Thread
#prefect-server
    Nivi Mukka

    Nivi Mukka

    1 year ago
    Hi Team, using Prefect Server (version 0.14.1) with Dask Gateway. I am using the
    map
    method under Flow to run the same task in parallel for different inputs. It is working fine but not using all the Dask workers, which is causing Dask to run into resource/communication errors. How can I tell Prefect flow to run only one mapped task per worker?
    Error from Dask worker logs
    This mapped task has 15 runs but all running on the same worker - 1 or 2 at a time. And after 12 runs, worker shows this message above and the flow does not proceed further at all.
    Kevin Kho

    Kevin Kho

    1 year ago
    I am not sure. Does your cluster have the workers beforehand or does it autoscale up?
    Nivi Mukka

    Nivi Mukka

    1 year ago
    GKE cluster has autoscaling enabled. Dask cluster is spun up when the Flow run starts.
    Kevin Kho

    Kevin Kho

    1 year ago
    How many workers does it start with?
    Nivi Mukka

    Nivi Mukka

    1 year ago
    I see that Dask cluster is spinning up all the workers I requested but it is using only one to run all iterations of the mapped task. Hence, running into errors.
    I have set it to have minimum 5. Tried upto 20 as well.

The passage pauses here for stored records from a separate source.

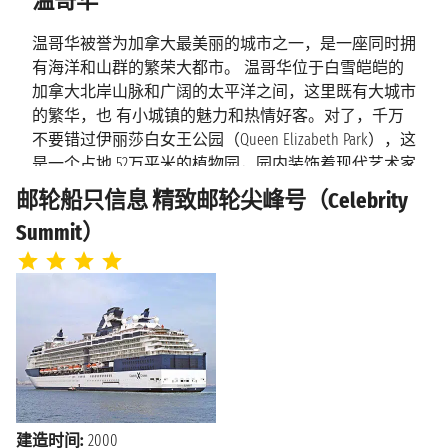
温哥华
2027年5月28日星期五
凯奇坎
下午1:30 - 下午8:00
温哥华被誉为加拿大最美丽的城市之一，是一座同时拥
有海洋和山群的繁荣大都市。 温哥华位于白雪皑皑的
海上巡航
2027年5月29日星期六
加拿大北岸山脉和广阔的太平洋之间，这里既有大城市
的繁华，也 有小城镇的魅力和热情好客。对了，千万
2027年5月30日星期日
温哥华
不要错过伊丽莎白女王公园（Queen Elizabeth Park），这
上午7:00
是一个占地 52万平米的植物园，园内装饰着现代艺术家
亨利-摩尔（Henry Moore）的雕塑作品。温哥华有许许
邮轮船只信息 精致邮轮尖峰号（Celebrity
多多的公园、海滩、花园、博物馆、艺术画廊，还洋
Summit）
溢了多元化的民族风情，在这里每一个人都能找到适合
自己的生活方式。
跟着邮轮去旅行：温哥华
对于大多数邮轮乘客来说，温哥华通常被认为是前往阿
拉斯加欣赏一望无际的白色美景的跳板 ，也有其他乘
客把温哥华作为起点前往夏威夷、波利尼西亚，澳大利
亚和亚洲等太平洋沿岸国 家和地区以享受令人难忘的
异国情调旅程。它位于加拿大的太平洋沿岸，是该地区
建造时间:
2000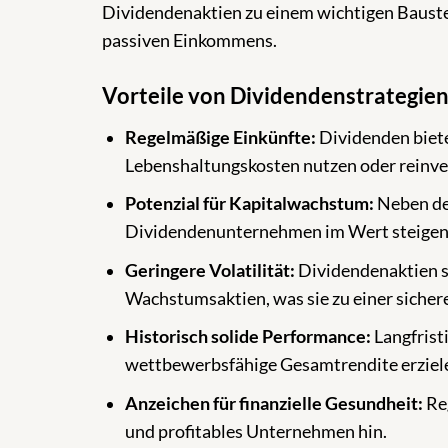
Dividendenaktien zu einem wichtigen Baustei
passiven Einkommens.
Vorteile von Dividendenstrategie
Regelmäßige Einkünfte:
Dividenden biete
Lebenshaltungskosten nutzen oder reinve
Potenzial für Kapitalwachstum:
Neben de
Dividendenunternehmen im Wert steigen
Geringere Volatilität:
Dividendenaktien si
Wachstumsaktien, was sie zu einer siche
Historisch solide Performance:
Langfrist
wettbewerbsfähige Gesamtrendite erziel
Anzeichen für finanzielle Gesundheit:
Reg
und profitables Unternehmen hin.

It is able to start all those workers, just doesn’t use them.
    Kevin Kho

    Kevin Kho

    1 year ago
    Can I see how you set up your Dask cluster?
    Someone does seem wrong with the scheduler, what behavior do you see without Prefect?
    Nivi Mukka

    Nivi Mukka

    1 year ago
    Using this function with the
    DaskExecutor
    and this is how the cluster is setup:
    def create_cluster(min_workers, max_workers, docker_image, proxy_address):
            secret_client = secretmanager.SecretManagerServiceClient.from_service_account_json(
                'secrets/xxxxxxx.json')
    
            response = secret_client.access_secret_version(
                name="projects/xray-dev-dev-839i/secrets/dask-gateway/versions/latest")
            secrets = json.loads(response.payload.data.decode('UTF-8'))
    
            # connect to dask-gateway proxy
            auth = BasicAuth(password=secrets['dask_gateway_secret'])
            gateway = Gateway(address=proxy_address, auth=auth)
    
            options = gateway.cluster_options()
    
            options.environment = {
                "DASK_DISTRIBUTED__COMM__TIMEOUTS__CONNECT": "3h",
                "DASK_DISTRIBUTED__COMM__TIMEOUTS__TCP": "3h",
                "DASK_DISTRIBUTED__COMM__RETRY__COUNT": "3",
                "DASK_DISTRIBUTED__ADMIN__TICK__LIMIT": "3h",
                "DASK_DISTRIBUTED__DEPLOY__LOST_WORKER_TIMEOUT": "1h",
            }
    
            options.image = docker_image
            options.worker_memory = 80  
            options.worker_cores = 8 
            cluster = gateway.new_cluster(options)
            cluster.adapt(minimum=min_workers, maximum=max_workers)
            return cluster
    Kevin Kho

    Kevin Kho

    1 year ago
    Nothing stands out here. I think you’d need to try using the Dask cluster without Prefect to see the behavior. I haven’t been able to dig anything around this Dask issue where the workers are not being used by the scheduler
    Nivi Mukka

    Nivi Mukka

    1 year ago
    I tried using Dask on its own and its behaving as expected with mapping or distribution. Also, only one of the mapped Prefect tasks is using single worker, all other mapped tasks in the flow are using multiple workers.
    Kevin Kho

    Kevin Kho

    1 year ago
    Ah okay that sounds like it may have been treated as a reduce. Do you have a minimal example?
    It like has to do with chaining mapped tasks right?